Submissions
The Other Journal welcomes the submission of critical essays, reviews, creative writing, and visual or performance art that encounter life through the lens of theology and culture; we seek pieces that consider the interaction of faith with contemporary life, art, politics, sexuality, technology, economics, and social justice. We are particularly interested in works which present creative, alternative views that may otherwise fall outside the margins of mainstream narratives. And although we primarily focus on perspectives within the Christian tradition, we invite dialogue with all who are interested in exploring the ongoing role of faith and spirituality in the world.
If you are interested in contributing, please check out our issue-specific themes below and browse our archives for a better sense of the content that we accept. And when you’re ready to submit, click the button below.
Call for Papers
Issue 36: Creation
Closing Date: May 31, 2023
Saint Augustine did not believe that God actually needed creation. God, in God’s eternality and completion, lacked for nothing. And so the Christian tradition often claims that the world does not satisfy some need or lack in God. This is why Rowan Williams argues that creation is actually rather useless, even as it is perfectly fitting and appropriate for God to create the world. And rather than treating this as some overly abstract conundrum, Augustine actually believes that this relationship between God and creation is crucial for maintaining a coherent theory of the universe.
But creation is not a bygone act. Thomas Aquinas insists that preservation—as in the ongoing giving of existence to the world—is the same thing as creation. This is because, as Herbert McCabe insists, creation is not just a process of God making the stuff of the world. Instead, God exists as the very cause of all existing things in an ongoing way. McCabe also believes that this rich doctrine of creation logically leads one to conclude that God can’t intervene in the affairs of the world, as God does not fall within the category of any created thing. God is intimately involved with every living thing’s preservation, holding us in existence each and every moment. God, he says, is therefore more intimate to each and every created thing than we can possibly perceive. This is precisely what Kathryn Tanner means when she reminds us that the world is absolutely dependent on God’s creative act.
How we view creation also has significant implications regarding our freedom, agency, and pursuits. McCabe, again, argues that all things are dependent on God for their agency in ways that don’t violate freedom. He unpacks this by saying that we are the independent cause of all our actions and not anything else, and yet, mysteriously, our actions are also caused by God, he insists, because God is not “anything else.” All of this means that our own artistic and playful endeavors are part and parcel of God’s creative act. God’s creation is precisely what makes our endeavors possible. And so it makes sense that the creative expression of poets, novelists, and musicians often call us both to our most human selves and back to the source from which that creative expression emerges: God.
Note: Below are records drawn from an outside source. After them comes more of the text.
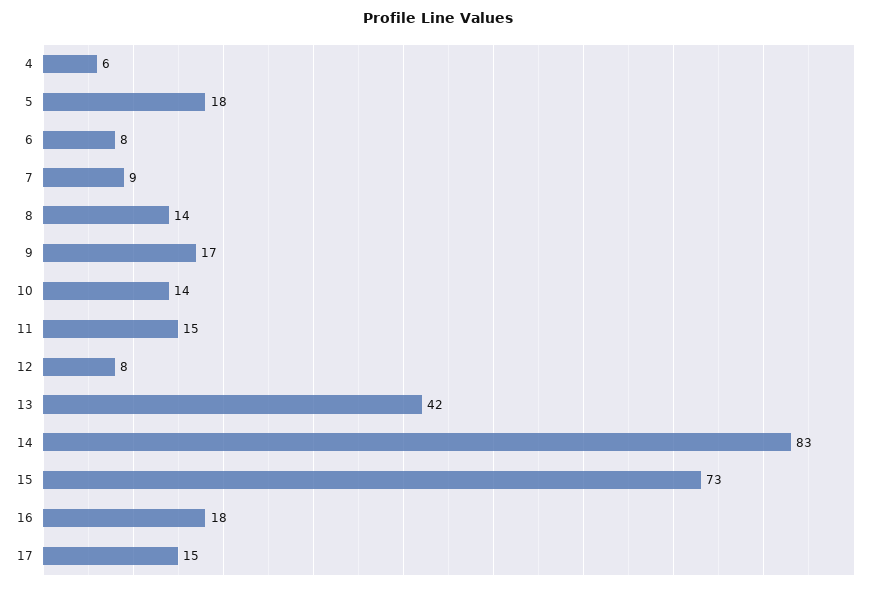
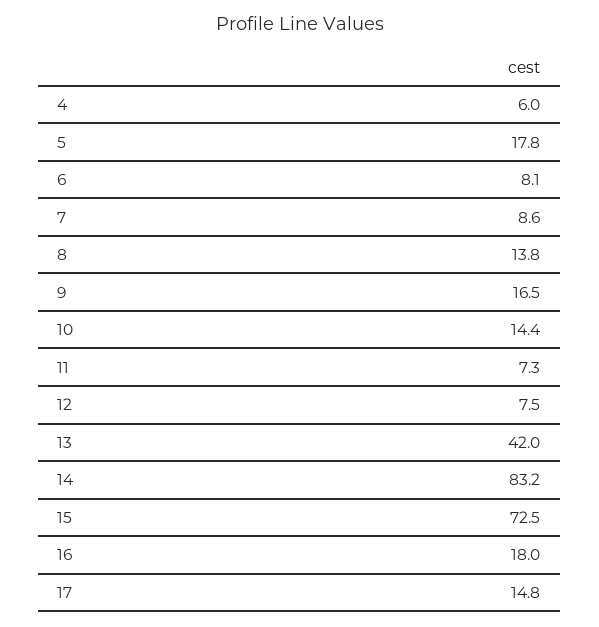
11: 15 -> 7.3

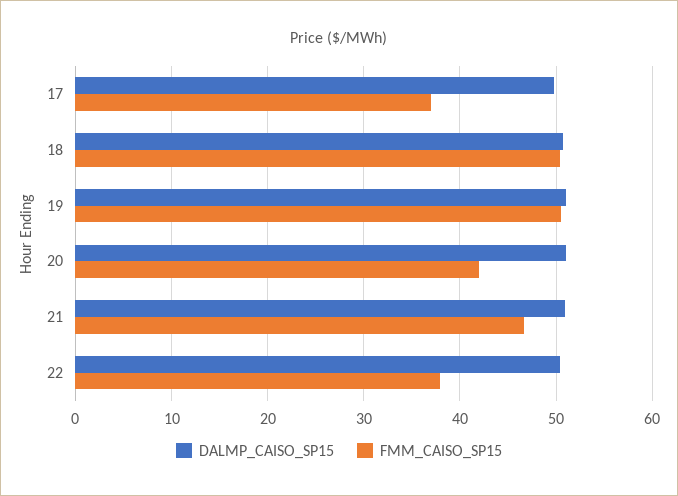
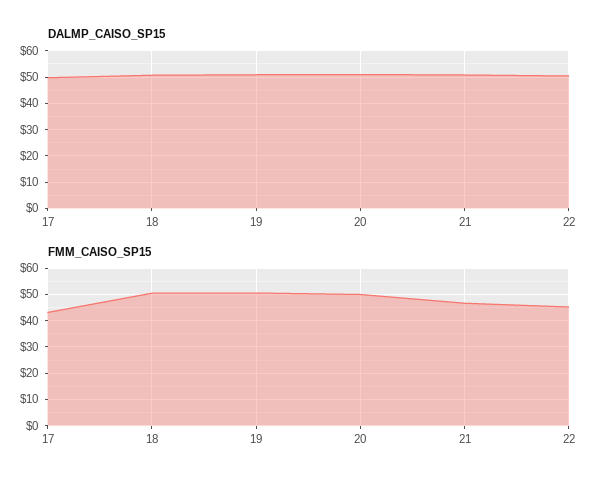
FMM_CAISO_SP15, 17: 37 -> 42.5
FMM_CAISO_SP15, 20: 42 -> 50
FMM_CAISO_SP15, 22: 38 -> 45

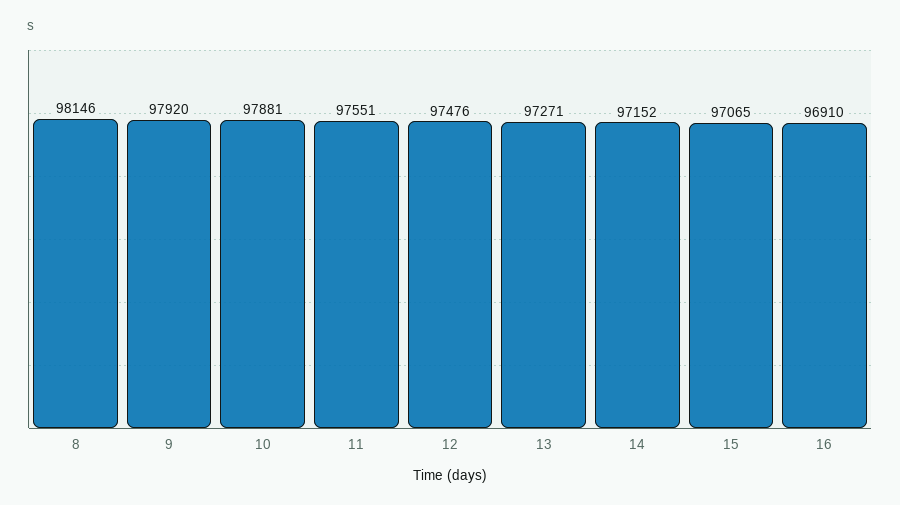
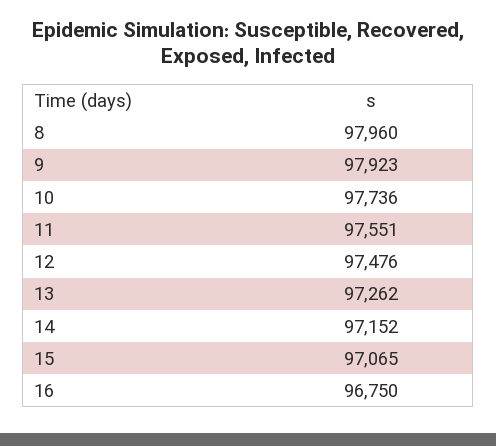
8: 98146 -> 97960
9: 97920 -> 97923
10: 97881 -> 97736
13: 97271 -> 97262
16: 96910 -> 96750

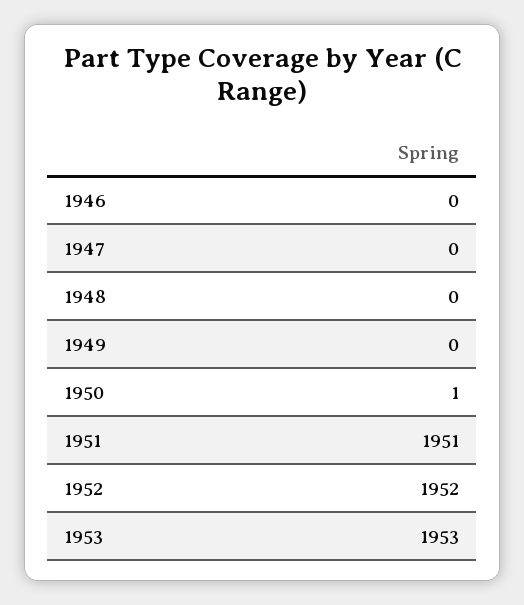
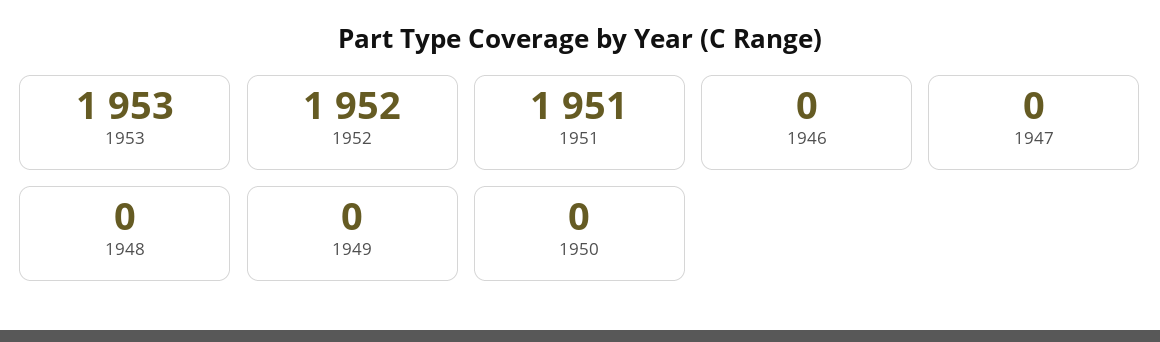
1950: 1 -> 0

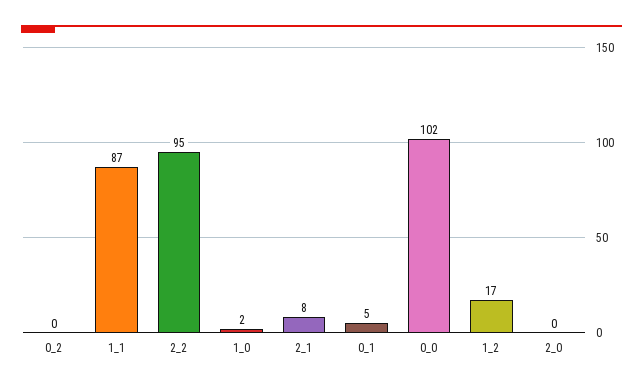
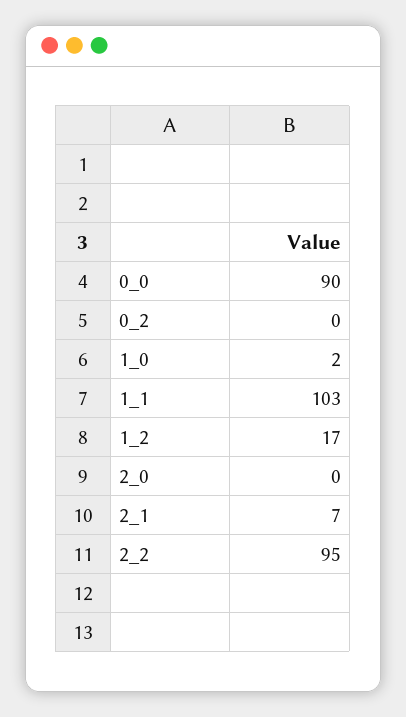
1_1: 87 -> 103
2_1: 8 -> 7
0_1: 5 -> none
0_0: 102 -> 90

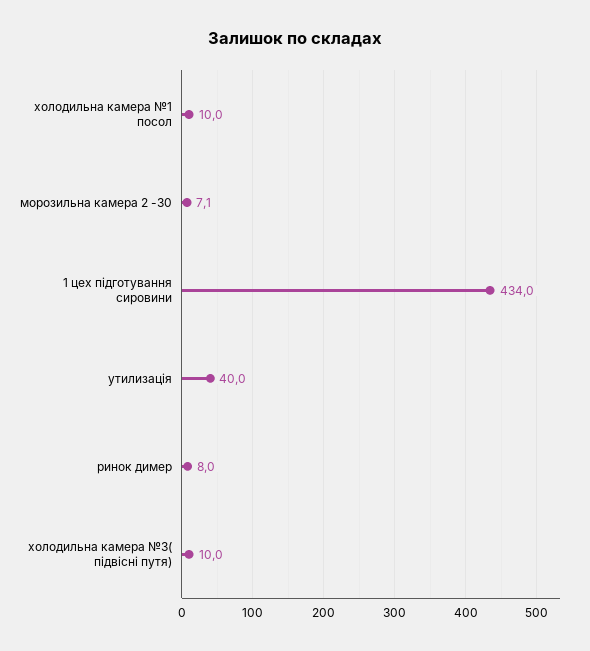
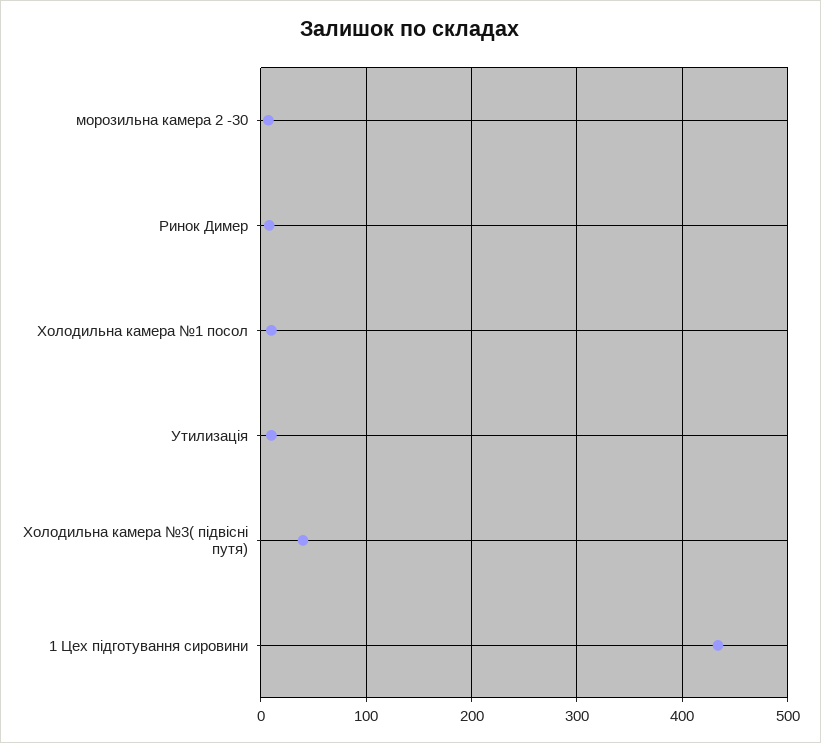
утилизація: 40 -> 10
холодильна камера №3( підвісні путя): 10 -> 40

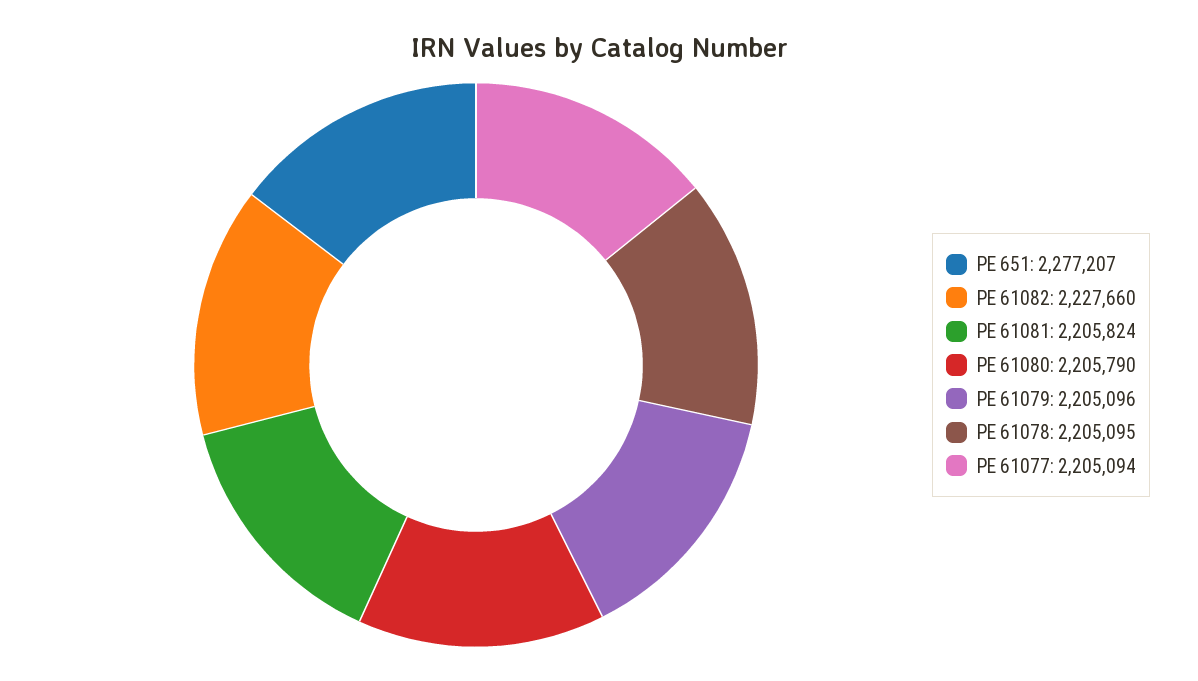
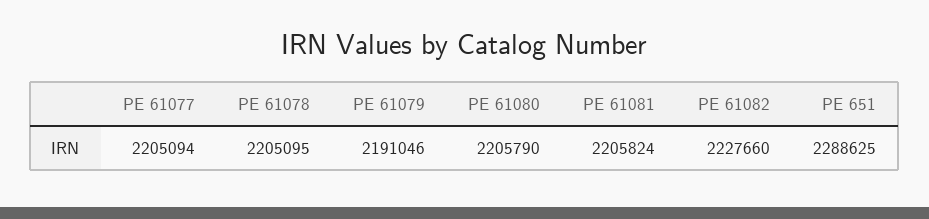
PE 651: 2277207 -> 2288625
PE 61079: 2205096 -> 2191046

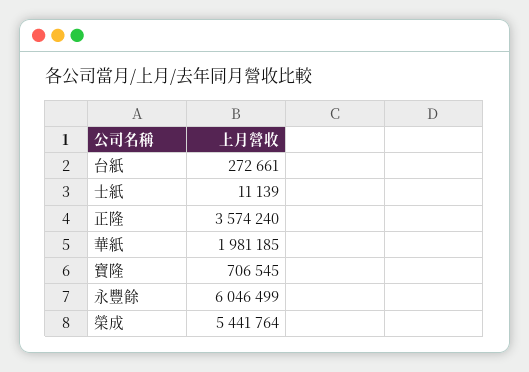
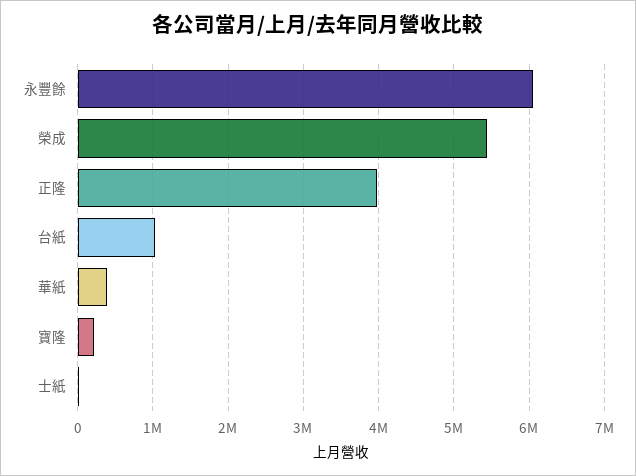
台紙: 272661 -> 1000000
正隆: 3574240 -> 4000000
華紙: 1981185 -> 400000
寶隆: 706545 -> 200000

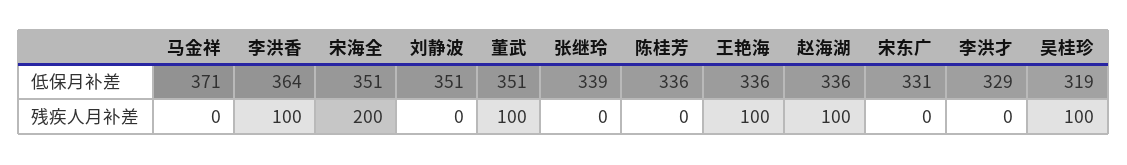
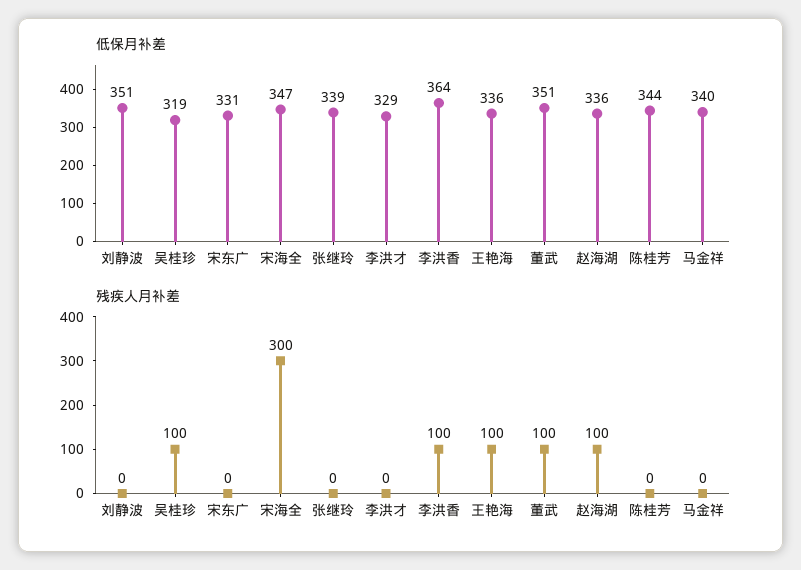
低保月补差, 马金祥: 371 -> 340
低保月补差, 宋海全: 351 -> 347
低保月补差, 陈桂芳: 336 -> 344
残疾人月补差, 宋海全: 200 -> 300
Creation thus gets at both ultimate and particular questions—Why is there something rather than nothing at all? And what do our own creative pursuits have to do with our answer to that question? In the next issue of The Other Journal, we seek theologically infused contributions on this theme of creation. If God doesn’t need creation, how ought we to think of the world in relation to God? In what ways do human creative acts function analogously (or not) to God’s creative acts? What are the relationships between creation and preservation? What are the sociopolitical implications of a rich doctrine of creation? And what about our creative acts—from where does the human desire to create emerge? What is the function or meaning of creativity, or the desire for good creative activity? And what are the constructive functions of the stuff we create on our faith? How might the creative endeavors of artists and poets enable our faith broadly or our understanding of creation more particularly?
We seek essays, creative writing, art, interviews, and reviews that uniquely engage this complex conversation. As always, we are particularly interested in contributions that tackle these themes with verve and slant, contributions that open our ears to the peacefully contrarian Christ by way of their distinctive style, ideas, and progressive consideration of the other.